Inhabitants of Suffolk should not be unduly overawed by such heroism.  My second journey story is, in its smaller scale and quieter way, something of an epic.  It is about a journey in 2016 from East Anglia to the furthest tip of Britain by James Jenkins, a youth worker who had taken up weaving, and his wife Katie, a primary school head teacher.   Their less evangelical aim was to buy one of the last surviving  Hattersley Treadle-powered domestic looms and bring it home.  It had taken a year to locate one.  The only boat  involved in their journey was the ferry plying between Uig on Skye and Tarbet on Harris in the usual teeming rain and churning sea.  Starting near the Suffolk coast, driving an old Land Rover and towing a trailer, they took two and a half days to reach the island of Harris.
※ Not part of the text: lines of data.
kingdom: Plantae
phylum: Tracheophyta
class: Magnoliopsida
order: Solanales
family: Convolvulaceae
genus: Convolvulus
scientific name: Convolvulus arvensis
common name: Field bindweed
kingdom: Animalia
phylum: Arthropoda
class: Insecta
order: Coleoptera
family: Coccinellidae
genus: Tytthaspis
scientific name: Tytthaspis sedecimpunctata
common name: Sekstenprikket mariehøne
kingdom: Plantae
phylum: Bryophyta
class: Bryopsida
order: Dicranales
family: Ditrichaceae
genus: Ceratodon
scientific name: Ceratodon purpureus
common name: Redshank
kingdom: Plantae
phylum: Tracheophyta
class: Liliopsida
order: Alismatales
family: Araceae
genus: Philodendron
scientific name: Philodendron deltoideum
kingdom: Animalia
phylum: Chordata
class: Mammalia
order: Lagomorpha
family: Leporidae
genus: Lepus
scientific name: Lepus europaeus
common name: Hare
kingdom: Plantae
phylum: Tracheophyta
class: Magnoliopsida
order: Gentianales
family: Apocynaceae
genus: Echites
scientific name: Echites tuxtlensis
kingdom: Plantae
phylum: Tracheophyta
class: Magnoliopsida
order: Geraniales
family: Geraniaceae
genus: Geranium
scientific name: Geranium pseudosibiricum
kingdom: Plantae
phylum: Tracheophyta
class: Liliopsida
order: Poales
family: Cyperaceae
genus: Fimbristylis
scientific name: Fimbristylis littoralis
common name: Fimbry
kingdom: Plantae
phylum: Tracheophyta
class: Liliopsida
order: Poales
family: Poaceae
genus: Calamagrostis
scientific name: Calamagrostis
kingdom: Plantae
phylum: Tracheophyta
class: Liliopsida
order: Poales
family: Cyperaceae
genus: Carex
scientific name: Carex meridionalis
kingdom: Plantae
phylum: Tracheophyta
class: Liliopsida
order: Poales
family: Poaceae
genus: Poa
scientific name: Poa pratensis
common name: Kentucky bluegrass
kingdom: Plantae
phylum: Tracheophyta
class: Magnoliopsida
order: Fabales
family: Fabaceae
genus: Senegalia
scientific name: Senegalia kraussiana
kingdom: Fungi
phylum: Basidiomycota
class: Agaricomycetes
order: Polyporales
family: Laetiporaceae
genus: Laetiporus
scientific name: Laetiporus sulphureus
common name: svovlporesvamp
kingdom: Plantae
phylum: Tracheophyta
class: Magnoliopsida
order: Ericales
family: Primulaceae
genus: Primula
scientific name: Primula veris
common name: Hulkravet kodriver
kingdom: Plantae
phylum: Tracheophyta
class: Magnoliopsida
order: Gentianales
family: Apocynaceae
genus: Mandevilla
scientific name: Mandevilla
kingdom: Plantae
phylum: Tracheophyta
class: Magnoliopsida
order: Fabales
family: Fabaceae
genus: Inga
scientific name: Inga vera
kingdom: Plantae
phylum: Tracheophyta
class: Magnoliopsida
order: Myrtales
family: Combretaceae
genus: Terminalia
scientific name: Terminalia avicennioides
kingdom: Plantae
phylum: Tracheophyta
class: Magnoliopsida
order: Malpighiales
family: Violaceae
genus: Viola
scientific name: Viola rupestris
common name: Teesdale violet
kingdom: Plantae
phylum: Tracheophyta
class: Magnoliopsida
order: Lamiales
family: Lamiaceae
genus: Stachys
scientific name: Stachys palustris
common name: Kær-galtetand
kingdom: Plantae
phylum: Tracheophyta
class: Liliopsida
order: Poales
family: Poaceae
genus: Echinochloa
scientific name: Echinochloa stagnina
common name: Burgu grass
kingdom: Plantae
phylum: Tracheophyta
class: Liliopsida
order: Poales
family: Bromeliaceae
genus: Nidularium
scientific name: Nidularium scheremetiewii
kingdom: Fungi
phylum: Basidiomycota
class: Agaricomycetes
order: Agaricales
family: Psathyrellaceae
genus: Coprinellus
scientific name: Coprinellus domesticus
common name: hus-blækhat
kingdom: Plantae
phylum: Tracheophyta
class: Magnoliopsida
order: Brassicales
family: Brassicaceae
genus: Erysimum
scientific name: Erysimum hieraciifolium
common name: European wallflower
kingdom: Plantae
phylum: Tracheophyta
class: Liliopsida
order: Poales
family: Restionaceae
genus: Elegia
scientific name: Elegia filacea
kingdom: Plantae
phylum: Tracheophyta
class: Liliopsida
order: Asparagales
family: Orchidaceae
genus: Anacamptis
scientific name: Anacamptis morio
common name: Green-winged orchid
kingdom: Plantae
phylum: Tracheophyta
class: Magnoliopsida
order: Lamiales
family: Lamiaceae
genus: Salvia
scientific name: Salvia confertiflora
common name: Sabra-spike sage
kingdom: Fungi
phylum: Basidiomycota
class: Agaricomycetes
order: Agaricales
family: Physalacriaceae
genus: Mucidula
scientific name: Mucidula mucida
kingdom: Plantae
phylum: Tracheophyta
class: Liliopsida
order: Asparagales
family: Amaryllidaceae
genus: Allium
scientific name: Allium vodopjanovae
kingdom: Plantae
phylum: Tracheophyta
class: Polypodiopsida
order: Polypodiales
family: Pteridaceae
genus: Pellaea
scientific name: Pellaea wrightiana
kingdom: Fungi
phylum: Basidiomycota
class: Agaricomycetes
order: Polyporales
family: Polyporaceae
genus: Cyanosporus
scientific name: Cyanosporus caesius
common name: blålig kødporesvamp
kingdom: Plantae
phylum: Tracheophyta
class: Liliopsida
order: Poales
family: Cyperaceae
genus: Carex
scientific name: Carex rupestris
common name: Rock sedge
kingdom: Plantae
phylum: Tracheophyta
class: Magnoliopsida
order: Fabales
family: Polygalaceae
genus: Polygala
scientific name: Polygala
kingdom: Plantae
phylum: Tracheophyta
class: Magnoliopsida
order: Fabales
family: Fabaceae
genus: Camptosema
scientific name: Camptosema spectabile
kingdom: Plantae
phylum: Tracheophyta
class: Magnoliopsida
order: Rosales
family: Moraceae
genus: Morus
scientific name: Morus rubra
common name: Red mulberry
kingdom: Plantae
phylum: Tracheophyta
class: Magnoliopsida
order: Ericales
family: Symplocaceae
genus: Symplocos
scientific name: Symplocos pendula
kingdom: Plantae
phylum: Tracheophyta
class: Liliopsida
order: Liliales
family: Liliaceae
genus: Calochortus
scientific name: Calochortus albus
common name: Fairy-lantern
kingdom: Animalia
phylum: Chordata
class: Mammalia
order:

The Harris tweed weavers did not look kindly on anyone selling a home loom to the English. But the Jenkinses had come to buy a loom that had sat unused for decades from a couple who had recently moved to the Island.   The purchase was in all senses counter-cultural.   James and Katie stayed on the edge of the village of Arnol on the old coastal road for 3-4 nights in a converted  Blackhouse (the museum held an original Blackhouse with its sooty open fire and hole in the roof).  The loom was less quaintly housed against a wall in a dilapidated shack open on one side, was rusted and contained birds’ nests.  Such looms varied in weight between 300-400 kilograms.  They had been told not to worry, help would be at hand.  It wasn’t.   Katie even briefly contemplated calling it a day and renaming their trip a holiday.  But they did get the loom back to Suffolk.

Then came many years restoration work in a Sudbourne Park workshop near Orford: learning metalwork, manufacturing the loom’s unique nuts and bolts, struggling with the tension of the warp, repairing and designing, and generally learning the skills of a 19th century home weaver. 
The old crofter weavers are still retained on Harris, but large mills, sometimes owned by international investors, do a lot of the work.  Katie and James weave and do everything else, preparation and design,  themselves. The final  product was, and is, of the highest quality: beautiful  blankets and scarfs,  [[email protected].] a challenge to  branded, industrialised and - inevitably - lower quality modern textiles.

Livingstone and Lieutenant Young and their rusty steamship, Katie and James Jenkins and their rusty loom: both the age-old story of  Humanity’s control over Metal and Machines.  Two journeys, two triumphs of the human spirit coming to grips with technology.    Both in their different ways magnificent.